I love all of this ‘Phil is a petrolhead’. I like cars but I don’t confess to knowing anything about them. I’m much more like, ‘Oh that’s a nice looking car. That’s pretty. I like that.’
How come you’ve been presenting For The Love Of Cars?
I was asked and it sounded like a challenge. I suppose when I was growing up, one of the things that seemed to stand out or at least appealed to me was those shows in the Sixties where the cars were cast as leading role, almost - you know, The Dukes of Hazzard and Starsky & Hutch. And then when Life On Mars and Ashes To Ashes happened, we had the Cortina and the Audi Quattro and they became players in the show. People responded to them, so I think that’s how the car thing came about.
Were you nervous about presenting the show?
When they asked me, I said, ‘Look I don’t know anything about cars,’ and they said, ‘You don’t need to, we’ve got a guy for that.’ The hardest part was talking to the camera because I’m almost trained to be in a room where the cameras don’t exist. And suddenly you’re being asked to look down the lens.

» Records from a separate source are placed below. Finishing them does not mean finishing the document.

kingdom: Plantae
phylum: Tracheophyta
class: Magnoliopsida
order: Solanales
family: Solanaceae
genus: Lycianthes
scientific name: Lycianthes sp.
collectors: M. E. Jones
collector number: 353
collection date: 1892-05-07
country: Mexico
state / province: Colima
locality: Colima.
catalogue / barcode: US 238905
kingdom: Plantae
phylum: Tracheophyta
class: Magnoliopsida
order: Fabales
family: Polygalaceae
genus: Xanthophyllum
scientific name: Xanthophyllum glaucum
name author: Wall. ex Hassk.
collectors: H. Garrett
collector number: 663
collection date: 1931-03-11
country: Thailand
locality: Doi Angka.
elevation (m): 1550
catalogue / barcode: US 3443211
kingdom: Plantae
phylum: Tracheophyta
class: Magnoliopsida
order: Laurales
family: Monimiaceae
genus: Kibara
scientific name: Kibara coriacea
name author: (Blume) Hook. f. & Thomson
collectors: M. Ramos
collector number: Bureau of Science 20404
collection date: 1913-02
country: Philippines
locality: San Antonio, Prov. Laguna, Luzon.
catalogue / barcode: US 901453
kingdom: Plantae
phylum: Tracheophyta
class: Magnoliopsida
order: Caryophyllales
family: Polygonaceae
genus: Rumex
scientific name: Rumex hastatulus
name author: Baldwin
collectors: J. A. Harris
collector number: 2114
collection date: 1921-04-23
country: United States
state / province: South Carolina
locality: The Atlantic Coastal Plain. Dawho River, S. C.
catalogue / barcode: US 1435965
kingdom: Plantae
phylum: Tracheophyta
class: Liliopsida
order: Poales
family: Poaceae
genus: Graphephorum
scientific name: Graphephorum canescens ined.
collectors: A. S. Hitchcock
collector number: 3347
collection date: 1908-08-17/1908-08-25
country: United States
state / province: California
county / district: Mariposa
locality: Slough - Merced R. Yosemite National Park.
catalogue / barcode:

Would you like to own a classic car?
No, Alexei Sayle put me off. He used to own classic cars and said there’s nothing more terrifying than driving around London in a classic car not knowing whether it’s going to break down. We were going to go to France for the day and the Stag we borrowed broke down before we got to Aldgate East, so that put me off. Plus it needs to be in a garage and I haven’t got the room, and it needs tender loving care and you need a lot of money. I can’t afford it, I’ve got two kids!